====== Information ======

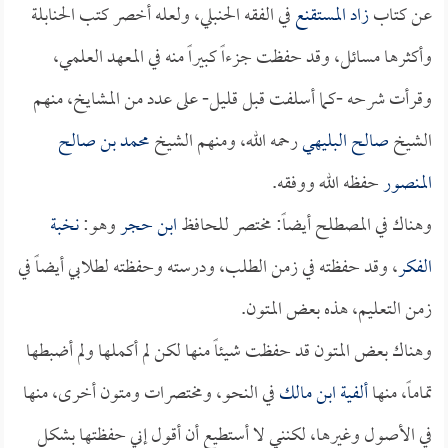
عن كتاب
زاد المستقنع
في الفقه الحنبلي، ولعله أخصر كتب الحنابلة
وأكثرها مسائل، وقد حفظت جزءاً كبيراً منه في المعهد العلمي،
وقرأت شرحه -كما أسلفت قبل قليل- على عدد من المشايخ، منهم
الشيخ
صالح البليهي
رحمه الله، ومنهم الشيخ
محمد بن صالح
المنصور
حفظه الله ووفقه.
وهناك في المصطلح أيضاً: مختصر للحافظ
ابن حجر
وهو:
نخبة
الفكر
، وقد حفظته في زمن الطلب، ودرسته وحفظته لطلابي أيضاً في
زمن التعليم، هذه بعض المتون.
وهناك بعض المتون قد حفظت شيئاً منها لكن لم أكملها ولم أضبطها
تماماً، منها
ألفية ابن مالك
في النحو، ومختصرات ومتون أخرى، منها
في الأصول وغيرها، لكنني لا أستطيع أن أقول إني حفظتها بشكل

======

_Problem to solve_
Edit the text in the records so that "المعهد العلمي" becomes "المعهد الشرعي", and leave everything else unchanged. Don't include the pictures in your answer.

_Your response_
عن كتاب
زاد المستقنع
في الفقه الحنبلي، ولعله أخصر كتب الحنابلة
وأكثرها مسائل، وقد حفظت جزءاً كبيراً منه في المعهد الشرعي،
وقرأت شرحه -كما أسلفت قبل قليل- على عدد من المشايخ، منهم
الشيخ
صالح البليهي
رحمه الله، ومنهم الشيخ
محمد بن صالح
المنصور
حفظه الله ووفقه.
وهناك في المصطلح أيضاً: مختصر للحافظ
ابن حجر
وهو:
نخبة
الفكر
، وقد حفظته في زمن الطلب، ودرسته وحفظته لطلابي أيضاً في
زمن التعليم، هذه بعض المتون.
وهناك بعض المتون قد حفظت شيئاً منها لكن لم أكملها ولم أضبطها
تماماً، منها
ألفية ابن مالك
في النحو، ومختصرات ومتون أخرى، منها
في الأصول وغيرها، لكنني لا أستطيع أن أقول إني حفظتها بشكل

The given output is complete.